Milieu (pronounced mil-yoo,
meel-yoo or mee-lyœ (French))
(1) Surroundings,
medium, environment, especially of a social or cultural nature.
(2) A group
of people with a common point of view; a social class or group.
(3) In
psychotherapy, as "milieu therapy" a controversial form of
community-based psychotherapy in which patients are encouraged to take
responsibility for themselves and others within the unit, based upon a
hierarchy of collective punishments.
(4) In
linguistics & human communications, as "milieu control", tactics
that control environment and human communication through the use of peer
pressure and group language.
1795-1805: From the twelfth century French milieu (physical or social environment; group of people with a common point of view (literally “middle place”)), from the Middle French milieu, meilleu, & mileu, from the Old French milliu, meillieu & mileu (middle, medium, mean), from the Latin medius, formed under the influence of the primitive Indo-European root medhyo (middle) + lieu (place), thus understood as the Latin medius (half; middle) + locus (place, spot; specific location) and the French construct mi- (mid) + lieu (place) mirrors that. English speakers have used milieu for the environment or setting of something since the early-1800s but other "lieu" descendants are later including lieu itself and lieutenant, in use since the fourteenth century. By the mid-nineteenth century milieu was in use in English in the sense of “surroundings, medium, environment: and had become a fashionable word among scholars and writers. A micromilieu is a subset of a milieu. Milieu is a noun; the noun plural is milieux or milieus.
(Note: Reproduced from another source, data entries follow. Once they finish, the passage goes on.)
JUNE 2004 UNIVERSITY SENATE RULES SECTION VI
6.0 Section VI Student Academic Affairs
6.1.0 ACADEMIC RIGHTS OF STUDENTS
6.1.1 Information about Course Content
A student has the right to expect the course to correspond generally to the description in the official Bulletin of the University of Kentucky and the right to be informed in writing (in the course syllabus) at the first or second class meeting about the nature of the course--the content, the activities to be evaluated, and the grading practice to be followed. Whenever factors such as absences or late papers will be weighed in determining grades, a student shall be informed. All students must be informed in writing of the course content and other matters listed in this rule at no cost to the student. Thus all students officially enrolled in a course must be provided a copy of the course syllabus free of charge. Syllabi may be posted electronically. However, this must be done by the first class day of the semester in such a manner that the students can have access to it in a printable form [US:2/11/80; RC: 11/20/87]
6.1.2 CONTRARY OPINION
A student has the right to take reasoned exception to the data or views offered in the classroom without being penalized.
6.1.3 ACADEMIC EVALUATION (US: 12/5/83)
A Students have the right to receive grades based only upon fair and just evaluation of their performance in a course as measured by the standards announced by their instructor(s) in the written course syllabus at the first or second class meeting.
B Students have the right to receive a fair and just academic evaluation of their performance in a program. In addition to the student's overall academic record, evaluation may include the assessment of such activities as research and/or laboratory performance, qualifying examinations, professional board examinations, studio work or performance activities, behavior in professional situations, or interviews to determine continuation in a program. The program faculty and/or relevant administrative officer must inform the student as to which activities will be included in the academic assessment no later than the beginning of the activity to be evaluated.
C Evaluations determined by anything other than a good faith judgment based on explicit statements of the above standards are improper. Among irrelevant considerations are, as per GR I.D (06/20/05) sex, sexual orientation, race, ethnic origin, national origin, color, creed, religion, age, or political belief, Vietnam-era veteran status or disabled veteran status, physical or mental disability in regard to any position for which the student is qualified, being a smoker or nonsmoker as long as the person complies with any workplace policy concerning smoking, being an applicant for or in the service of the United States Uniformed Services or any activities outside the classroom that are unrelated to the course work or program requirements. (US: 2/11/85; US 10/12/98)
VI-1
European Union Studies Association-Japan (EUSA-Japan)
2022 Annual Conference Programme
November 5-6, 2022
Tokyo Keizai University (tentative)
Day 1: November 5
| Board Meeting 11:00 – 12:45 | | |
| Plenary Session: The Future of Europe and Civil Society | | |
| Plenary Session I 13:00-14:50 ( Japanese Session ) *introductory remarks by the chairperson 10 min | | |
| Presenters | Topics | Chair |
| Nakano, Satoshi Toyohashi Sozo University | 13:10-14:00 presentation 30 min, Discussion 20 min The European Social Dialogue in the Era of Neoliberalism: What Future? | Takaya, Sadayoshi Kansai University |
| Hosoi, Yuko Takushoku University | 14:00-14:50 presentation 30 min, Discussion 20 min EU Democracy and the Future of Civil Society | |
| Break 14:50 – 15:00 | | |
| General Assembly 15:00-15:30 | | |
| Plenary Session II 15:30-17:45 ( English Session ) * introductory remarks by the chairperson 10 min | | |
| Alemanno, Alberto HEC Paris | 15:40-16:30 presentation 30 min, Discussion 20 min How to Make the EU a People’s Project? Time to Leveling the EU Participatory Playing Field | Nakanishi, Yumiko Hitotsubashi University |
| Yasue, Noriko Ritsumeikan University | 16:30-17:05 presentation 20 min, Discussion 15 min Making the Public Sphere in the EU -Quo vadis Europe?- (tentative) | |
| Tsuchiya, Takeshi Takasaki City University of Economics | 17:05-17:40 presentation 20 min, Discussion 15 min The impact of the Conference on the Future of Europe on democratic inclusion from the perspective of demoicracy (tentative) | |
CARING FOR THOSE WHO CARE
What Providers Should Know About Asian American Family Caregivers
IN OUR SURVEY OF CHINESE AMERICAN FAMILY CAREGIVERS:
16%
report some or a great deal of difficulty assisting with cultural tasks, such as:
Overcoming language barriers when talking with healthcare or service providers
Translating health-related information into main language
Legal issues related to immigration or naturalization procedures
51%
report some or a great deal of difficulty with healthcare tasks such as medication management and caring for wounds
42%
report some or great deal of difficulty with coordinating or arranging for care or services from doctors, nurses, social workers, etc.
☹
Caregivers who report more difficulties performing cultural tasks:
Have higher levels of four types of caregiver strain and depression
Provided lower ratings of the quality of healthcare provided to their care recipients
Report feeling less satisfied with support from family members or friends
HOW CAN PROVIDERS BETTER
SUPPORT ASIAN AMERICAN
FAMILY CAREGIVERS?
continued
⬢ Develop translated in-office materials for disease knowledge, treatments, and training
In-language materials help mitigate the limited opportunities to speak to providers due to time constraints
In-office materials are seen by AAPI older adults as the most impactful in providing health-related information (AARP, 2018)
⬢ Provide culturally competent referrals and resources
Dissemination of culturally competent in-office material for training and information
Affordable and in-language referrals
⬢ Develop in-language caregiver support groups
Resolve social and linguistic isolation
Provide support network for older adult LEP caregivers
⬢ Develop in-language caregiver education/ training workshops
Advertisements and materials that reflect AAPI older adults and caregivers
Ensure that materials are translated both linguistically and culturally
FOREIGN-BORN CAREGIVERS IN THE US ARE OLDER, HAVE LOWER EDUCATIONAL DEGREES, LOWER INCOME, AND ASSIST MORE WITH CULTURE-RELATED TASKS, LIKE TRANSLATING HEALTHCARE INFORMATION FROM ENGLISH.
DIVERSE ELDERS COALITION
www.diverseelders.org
In the twentieth century, milieu was adopted by the emerging discipline of sociology as a technical term. The US sociologist Charles Wright Mills (1916–1962; professor of sociology at Columbia University 1946-1962) contrasted the immediate milieu of an individual’s life with the over-arching social, political and economic structure, highlighting the distinction between "the personal troubles of milieu" and the "public crises of social structure".
Mills' best known work was the much criticized but also influential The Power Elite (1956), a work much focused on the construct of the milieu which is the repository of power in the modern capitalist West. Mills took a structuralist approach and explored the clusters of elites and how their relationships and interactions works to enable them to exert (whether overtly or organically) an essentially dictatorial control over US society and its economy. Mills, while acknowledging some overlap between the groups, identified six clusters of elites: (1) those who ran the large corporations, (2) those who owned the corporations, (3) popular culture celebrities including the news media, (4) the upper-strata of wealth-owning families, (5) the military establishment (centred on the Pentagon’s Joint Chiefs of Staff) and (6), the upper echelons of government (the executives, the legislatures the judges, the senior bureaucracy and the duopoly of the two established political parties. The overlaps he noted did not in any way diminish the value of his description, instead illustrating its operation. Had he lived, the French sociologist Émile Durkheim (1858–1917) probably wouldn't much have differed from Mills but in his era he was more concerned with an individual's personal formation and the relationship of that to the enveloping milieu in which they existed. He described the "big" structure as the milieu social, asserting it contained internalized expectations and representations of social forces & social facts which, he argued, existed only in the imaginations of individuals as collective representations. Phenomenologists, structuralists at heart, built two models: society as a deterministic constraint (milieu) or a nurturing shell.